Problem: Viele Kommunen werden von der Zinslast ihrer Schulden erdrückt. Da ein Abbau der Schulden meist ausscheidet, haben sie auf Beratung der Banken hin zu komplexen Finanzprodukten gegriffen, um ihre Zinslast zu senken.

Produkt: Für einen bestehenden langfristigen Kredit wurden feste Zinsen vereinbart. Wenn diese Zinsen dann zu hoch erscheinen, kann der Zinssatz für einen bestimmten Zeitraum in einen variablen Zins getauscht werden. Das nennt man Zins-Swap (engl. Für Tausch). Im ersten Jahr ist der Zinssatz meist sehr günstig. Dann richtet er sich nach der Differenz zwischen kurzfristigen und langfristigen Zinsen.

Knackpunkt: Üblich ist, dass kurzfristige Zinsen niedrig und langfristige Zinsen deutlich höher sind. Auf diesem Prinzip bauen die Zinswetten auf. Steigt die Differenz, gewinnt der Kunde, sinkt sie, verliert der Kunde.

Verlauf: Als die meisten Geschäfte abgeschlossen wurden, war der Abstand zwischen kurz- und langfristigen Zinsen gering.

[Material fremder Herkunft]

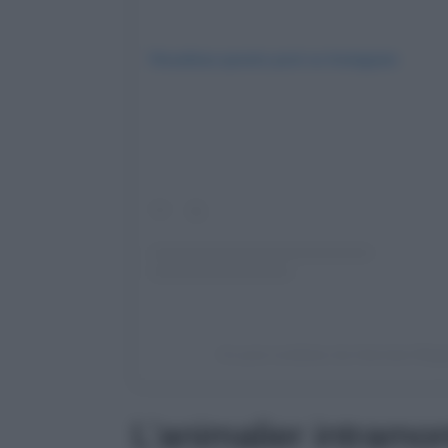
Visualizza questo post su Instagram
Un post condiviso da Interview Mag
L’animalier intramon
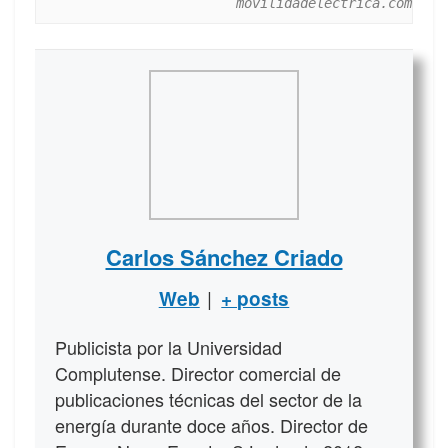
movilidadelectrica.com
Carlos Sánchez Criado
|
Web
+ posts
Publicista por la Universidad
Complutense. Director comercial de
publicaciones técnicas del sector de la
energía durante doce años. Director de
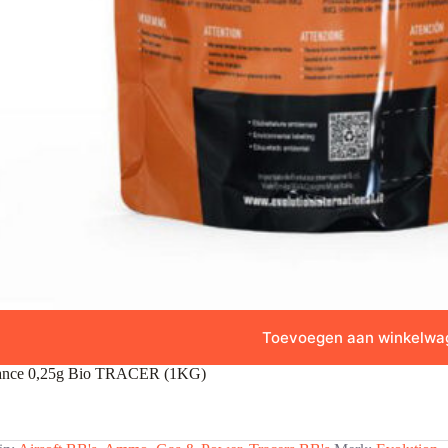
Toevoegen aan winkelwa
mance 0,25g Bio TRACER (1KG)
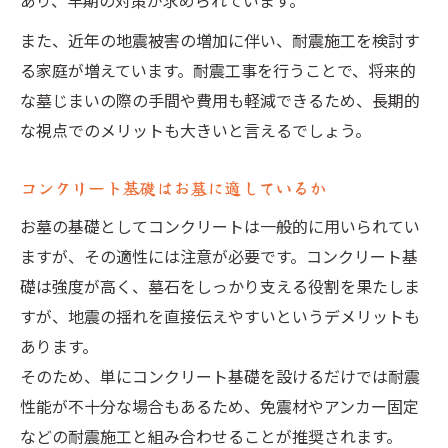
あり、早期の対策が求められています。
また、近年の地震被害の増加に伴い、耐震施工を検討す
る家庭が増えています。耐震工事を行うことで、将来的
な墓じまいの際の手間や費用も軽減できるため、長期的
な視点でのメリットも大きいと言えるでしょう。
コンクリート基礎はお墓に適しているか
お墓の基礎としてコンクリートは一般的に用いられてい
ますが、その適性には注意が必要です。コンクリート基
礎は強度が高く、墓石をしっかり支える役割を果たしま
すが、地震の揺れを直接伝えやすいというデメリットも
あります。
そのため、単にコンクリート基礎を設けるだけでは耐震
性能が不十分な場合もあるため、免震材やアンカー固定
などの耐震施工と組み合わせることが推奨されます。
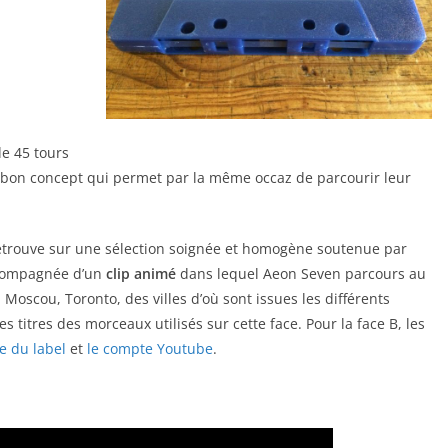
de 45 tours
s bon concept qui permet par la même occaz de parcourir leur
retrouve sur une sélection soignée et homogène soutenue par
accompagnée d’un
clip animé
dans lequel Aeon Seven parcours au
Moscou, Toronto, des villes d’où sont issues les différents
s titres des morceaux utilisés sur cette face. Pour la face B, les
e du label
et
le compte Youtube
.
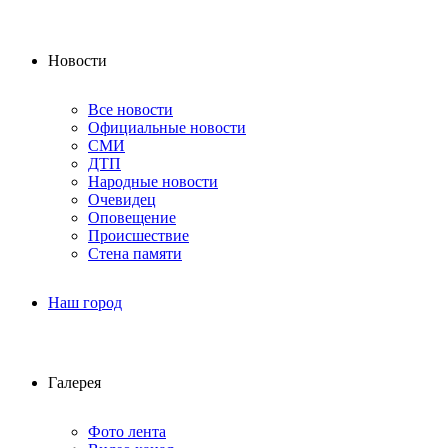
Новости
Все новости
Официальные новости
СМИ
ДТП
Народные новости
Очевидец
Оповещение
Происшествие
Стена памяти
Наш город
Галерея
Фото лента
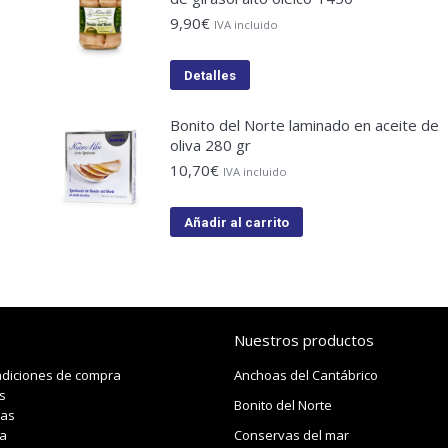
9,90
€
IVA incluido
Detalles
Bonito del Norte laminado en aceite de
oliva 280 gr
10,70
€
IVA incluido
Añadir al carrito
Nuestros productos
ndiciones de compra
Anchoas del Cantábrico
s
Bonito del Norte
das
a
Conservas del mar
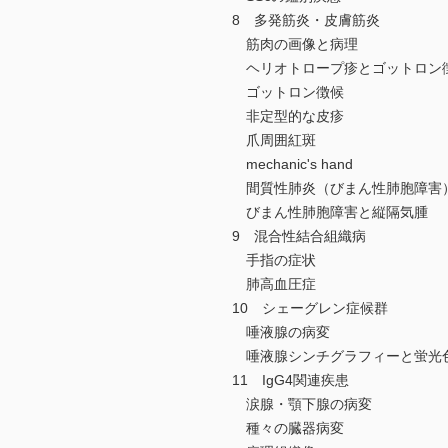
8 多発筋炎・皮膚筋炎
筋肉の画像と病理
ヘリオトロープ疹とゴットロン
ゴットロン徴候
非定型的な皮疹
爪周囲紅斑
mechanic's hand
間質性肺炎（びまん性肺胞障害
びまん性肺胞障害と縦隔気腫
9 混合性結合組織病
手指の症状
肺高血圧症
10 シェーグレン症候群
唾液腺の病変
唾液腺シンチグラフィーと蛍光
11 IgG4関連疾患
涙腺・顎下腺の病変
種々の臓器病変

Experten erwarteten eine Angleichung auf Normalmaß.

Ergebnis: Doch es kam nicht zu einer Ausweitung der Zinskonditionen, sondern durch die Finanzkrise stiegen die kurzfristigen Zinsen auf ein Rekordniveau, während die langfristigen noch sanken. Damit führten die Zinswetten für die Kunden zu Verlusten.